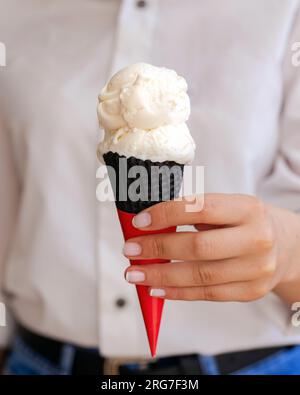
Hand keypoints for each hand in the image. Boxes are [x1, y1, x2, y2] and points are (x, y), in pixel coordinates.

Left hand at [123, 194, 299, 301]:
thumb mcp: (229, 208)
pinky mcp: (251, 291)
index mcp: (248, 208)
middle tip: (130, 250)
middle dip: (158, 248)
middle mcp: (256, 239)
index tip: (140, 222)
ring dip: (161, 275)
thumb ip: (195, 214)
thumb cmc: (247, 223)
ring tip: (135, 274)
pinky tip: (157, 288)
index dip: (166, 214)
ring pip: (200, 276)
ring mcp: (256, 269)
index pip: (200, 208)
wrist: (286, 247)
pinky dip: (178, 292)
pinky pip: (208, 294)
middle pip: (198, 247)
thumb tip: (149, 224)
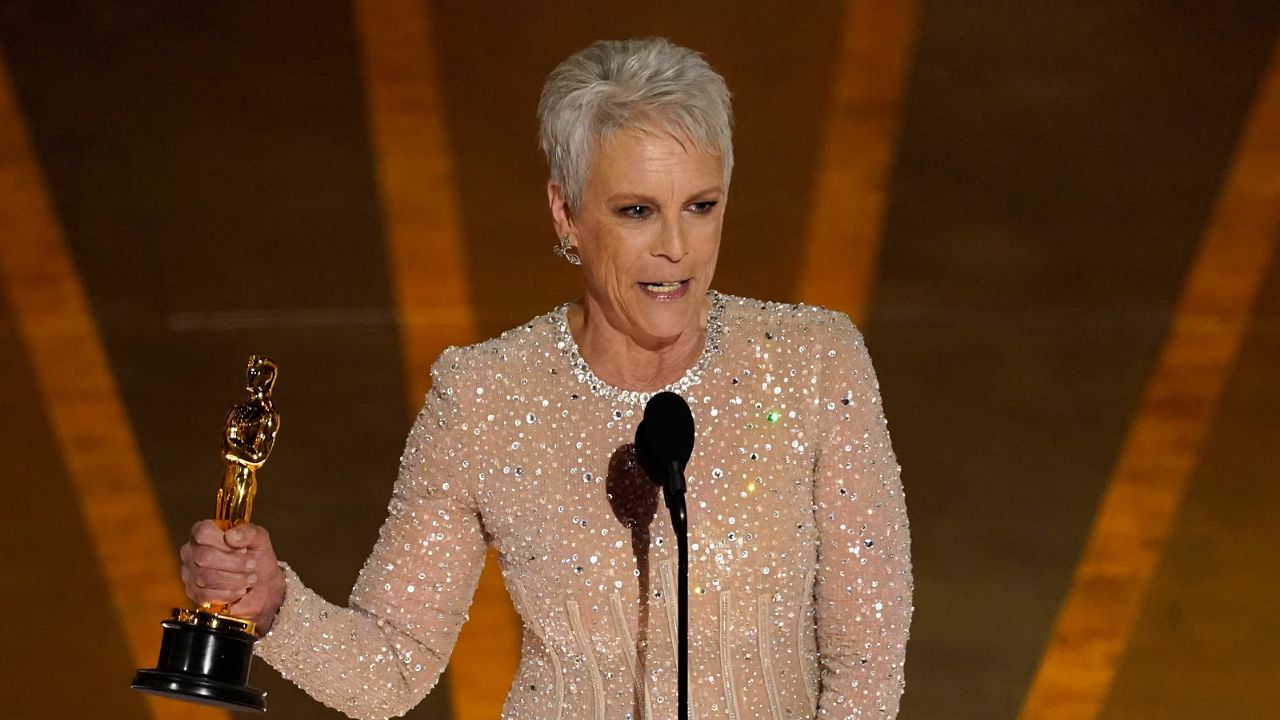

What you need to do: Show every line above where "index" is found.

Solution for this exercise:
index mcp: (248, 208)
index tip: (140, 222)
index dip: (166, 214)
index pip: (200, 208)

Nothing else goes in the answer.